Mary Beard.

/ Maria Scherer /

En este “tiempo de mujeres” es indispensable recordar la sabiduría de Mary Beard y su libro Mujeres y poder. Un manifiesto. Se remonta a los griegos, los romanos y otras culturas que han dado pie a la exclusión de las mujeres de ese ámbito precioso: el poder político. La primera lección, silenciarlas. Es uno de los primeros aprendizajes de masculinidad: callar a las mujeres.

Ese saber se basa en la descalificación. Desde la imposibilidad de ellas para pensar, hasta el insoportable timbre de su voz. Todo se vale para silenciarlas. Insultos, agravios, humillaciones, a las que, en caso de que respondan, se justifica la violencia para regresarlas a su sitio: el silencio, aunque sea muertas.

Cita ejemplos ilustrativos, comparando mitos antiguos y realidades actuales. Uno de ellos, que cimbra, es el de Medusa, aquella monstruosa creación, de cabeza saturada de serpientes, que sólo con verla, quien lo hiciera se convertía en piedra. Esa terrorífica imagen se ha usado con frecuencia. Lo hicieron contra Ángela Merkel y contra Hilary Clinton.

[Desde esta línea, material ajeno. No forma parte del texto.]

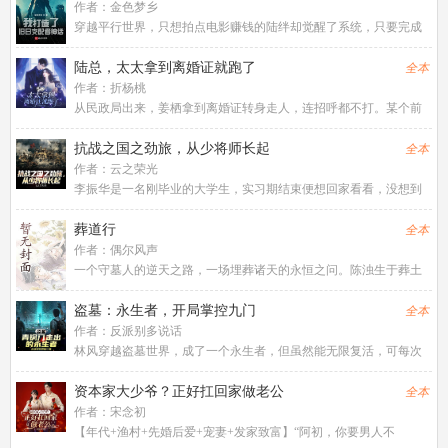
作者：
金色梦乡
穿越平行世界，只想拍点电影赚钱的陆绊却觉醒了系统，只要完成
任务，就能获得奖励。好耶！等等，半夜十二点看床底下？废弃二
十年的剧院里有琴声？美术展的画家不知所踪？陆绊完成这些任务
陆总，太太拿到离婚证就跑了
全本
的时候觉察到，这个世界好像
作者：
折杨桃
从民政局出来，姜栖拿到离婚证转身走人，连招呼都不打。某个前
夫站在原地，望着她决绝的背影气笑了，喊了几声。可她头都不
回，甚至小跑起来，仿佛后面有狗在追。联姻三年，即使陆迟再怎
抗战之国之劲旅，从少将师长起
全本
么冷漠对她，姜栖始终微笑以对
作者：
云之荣光
李振华是一名刚毕业的大学生，实习期结束便想回家看看，没想到
在路上发生意外，重生到了民国时期。前世的李振华是一名历史爱
好者，尤其是抗日战争给华夏大地造成巨大的伤亡代价更是罄竹难
葬道行
全本
书，他决定利用自己对历史的
作者：
偶尔风声
一个守墓人的逆天之路，一场埋葬诸天的永恒之问。陈浊生于葬土
边镇，天生死脉，被视为修道废人。却不知，他是上古“守墓人”血脉
的最后传人。当宗门选拔受辱，他唤醒祖传《葬经》，窥见万物寿
盗墓：永生者，开局掌控九门
全本
痕，从修仙界是一座巨墓
作者：
反派别多说话
林风穿越盗墓世界，成了一个永生者，但虽然能无限复活，可每次
复活要间隔百年。而要想减少间隔时间，就要完成系统任务。而这
次重生点，恰好在青铜门内。走出青铜门，看着十年之约的铁三
资本家大少爷？正好扛回家做老公
全本
角，林风选择开局投资一个亿。
作者：
宋念初
【年代+渔村+先婚后爱+宠妻+发家致富】“阿初，你要男人不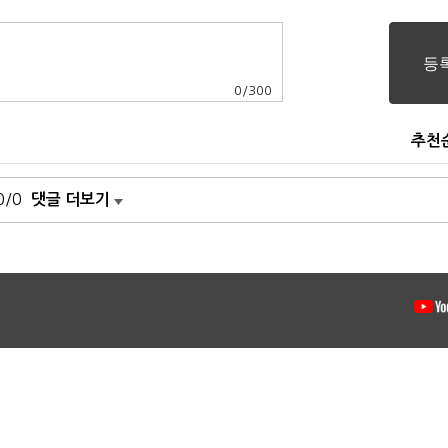
0
/
300
추천
0/0
댓글 더보기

Nos cuenta de las tretas para romper techos de cristal, frase que revela que ellas están fuera del poder y cuando logran entrar, lo hacen en condición de extrañas, forasteras, fuereñas. Ellas no deben ejercer el poder.

Una de las más recurridas, “travestirse”. Disfrazarse de hombre, ya sea con trajes y vestimenta muy masculina, o “remodulando su voz”, haciéndola más grave. O imitando las pausas, la lentitud, las frases. Telémaco, dice Mary, es claro cuando dice que el “relato” está “al cuidado de los hombres”; el término que utiliza es mythos, aunque no en el sentido de “mito”, sino con el significado que tenía en el griego homérico, que aludía al discurso público acreditado”. Las que logran hacerse oír, “a menudo adoptan una versión de la vía “andrógina”, imitando conscientemente aspectos de la retórica masculina”.

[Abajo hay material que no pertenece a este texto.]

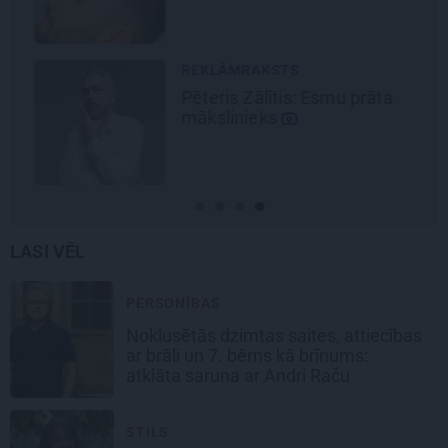
REKLĀMRAKSTS
Pēteris Zālītis: Esmu prāta
mākslinieks
LASI VĒL
PERSONĪBAS
Noklusētās dzimtas saites, attiecības
ar brāli un 7. bērns kā brīnums:
atklāta saruna ar Andri Raču
STILS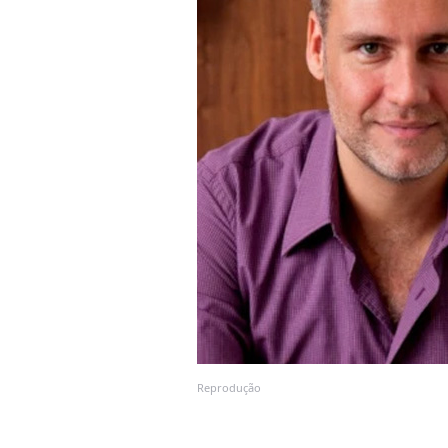
Reprodução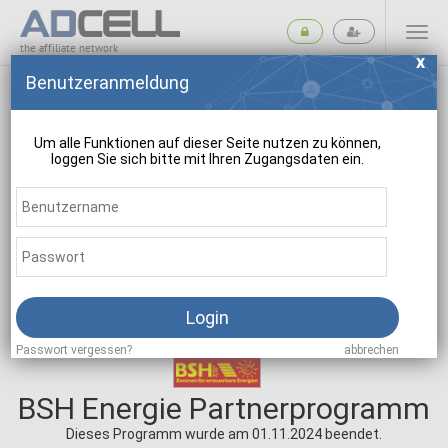
the affiliate network
Benutzeranmeldung
Um alle Funktionen auf dieser Seite nutzen zu können,
loggen Sie sich bitte mit Ihren Zugangsdaten ein.
suchen
Login
Passwort vergessen?
abbrechen
BSH Energie Partnerprogramm
Dieses Programm wurde am 01.11.2024 beendet.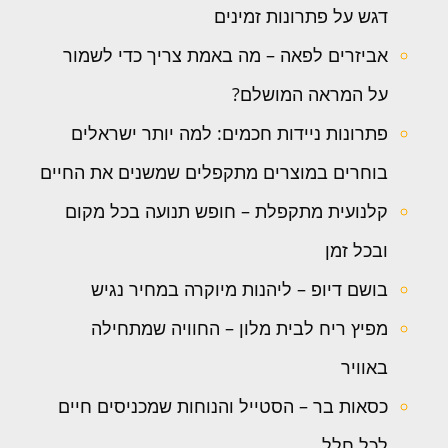
דגש על פתרונות זמינים
אביזרים לפאה – מה באמת צריך כדי לשמור
על המראה המושלם?
פתרונות ניידות חכמים: למה יותר ישראלים
בוחרים במוצרים מתקפלים שמשנים את החיים
קלנועית מתקפלת – חופש תנועה בכל מקום
ובכל זמן
בושם דיופ – ליהנות מיוקרה במחיר נגיש
מפיץ ריח לבית מלון – החוויה שמתחילה
באוויר
כסאות בר – הסטייל והנוחות שמכניסים חיים
לכל חלל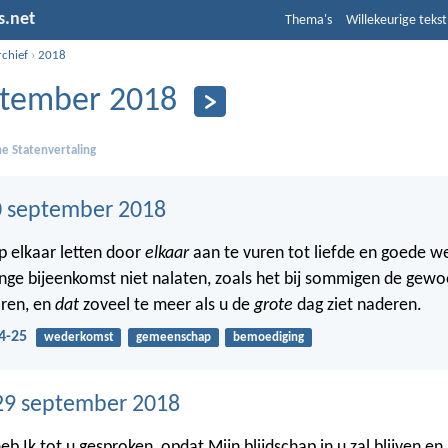
s.net
Thema's
Willekeurige tekst
rchief
›
2018
tember 2018
e Statenvertaling
 september 2018
op elkaar letten door
elkaar
aan te vuren tot liefde en goede w
inge bijeenkomst niet nalaten, zoals het bij sommigen de gewo
ren, en
dat
zoveel te meer als u de
grote
dag ziet naderen.
4-25
wederkomst
gemeenschap
bemoediging
29 september 2018
b Ik tot u gesproken, opdat Mijn blijdschap in u zal blijven en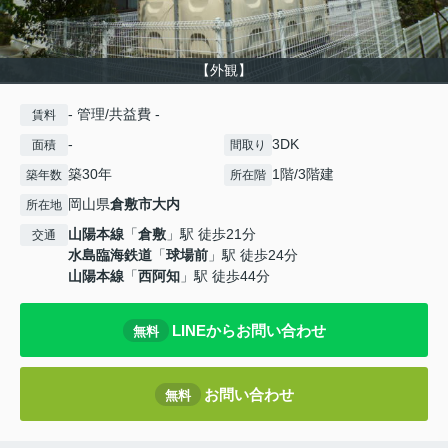
【外観】
- 管理/共益費 -
賃料
-
3DK
面積
間取り
築30年
1階/3階建
築年数
所在階
岡山県
倉敷市
大内
所在地
山陽本線
「
倉敷
」駅 徒歩21分
交通
水島臨海鉄道
「
球場前
」駅 徒歩24分
山陽本線
「
西阿知
」駅 徒歩44分
LINEからお問い合わせ
無料
お問い合わせ
無料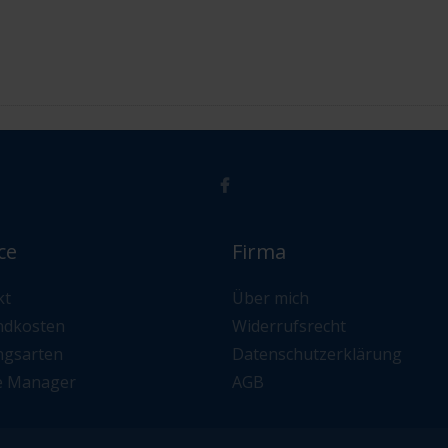
ce
Firma
kt
Über mich
ndkosten
Widerrufsrecht
ngsarten
Datenschutzerklärung
e Manager
AGB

Un párrafo contundente y apremiante: “No obstante, distan mucho de ser modelos a seguir, puesto que en su mayoría se las retrata como usurpadoras, no como usuarias del poder, al que acceden ilegítimamente provocando el caos, la fractura del Estado, la muerte y la destrucción. Son híbridos monstruosos que no son en absoluto mujeres en el sentido griego, y por ende, siguiendo la inquebrantable lógica de sus historias, han de ser despojadas del poder y puestas de nuevo en su sitio. De hecho, lo que justifica su exclusión del poder en la vida real y apuntala el gobierno de los hombres es el incuestionable desastre que provocan las mujeres en el mito griego cuando ejercen la autoridad”.

Esquilo, el muy famoso dramaturgo griego, en Agamenón, reitera que, según el parecer de la autora de Mujeres y poder, “el deber ineludible de los hombres era salvar a la civilización del gobierno de las mujeres”. Y se cuestiona que, si las mujeres están integradas en las estructuras del poder, como tuercas o piezas menores, lo que hay que modificar es el poder, no a las mujeres.

La idea griega del poder, y la actual, es como si fuera una propiedad. Por eso, las imágenes del cetro, la espada, el bastón de mando. Sólo un hombre puede empuñarlos adecuadamente, apropiadamente. Esa imagen del “líder”, lo define desde ya, como elitista, asociado al carisma individual y ahora, a la celebridad. Difícil asociar a las mujeres, pues son “inapropiadas”.

El poder, sea lo que sea, no deja de ser verbo. Y como cualquier verbo, hay que saberlo conjugar. Cuando hablamos de poder público, debemos conjugarlo en primera persona del plural, podemos. Y aquí, inician los titubeos ¿podemos?, ¿qué podemos? Ese sentimiento de extrañeza, de incomodidad, lo sentimos frecuentemente las mujeres. ¿Recuerdan cuando queríamos ser diputadas y nos decían que había que capacitarnos, cuando a los hombres jamás se les ha requerido esa “capacitación”?